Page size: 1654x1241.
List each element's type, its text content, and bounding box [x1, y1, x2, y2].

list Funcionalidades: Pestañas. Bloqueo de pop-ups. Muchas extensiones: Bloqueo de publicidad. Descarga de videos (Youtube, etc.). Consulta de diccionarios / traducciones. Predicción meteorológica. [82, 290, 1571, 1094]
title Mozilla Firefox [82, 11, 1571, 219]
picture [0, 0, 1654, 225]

=-=-=-=-=

* **Your goal**:
Copy out all of the lines above, changing nothing.

* **Solution to the exercise**:
Page size: 1654x1241.
List each element's type, its text content, and bounding box [x1, y1, x2, y2].

list Funcionalidades: Pestañas. Bloqueo de pop-ups. Muchas extensiones: Bloqueo de publicidad. Descarga de videos (Youtube, etc.). Consulta de diccionarios / traducciones. Predicción meteorológica. [82, 290, 1571, 1094]
title Mozilla Firefox [82, 11, 1571, 219]
picture [0, 0, 1654, 225]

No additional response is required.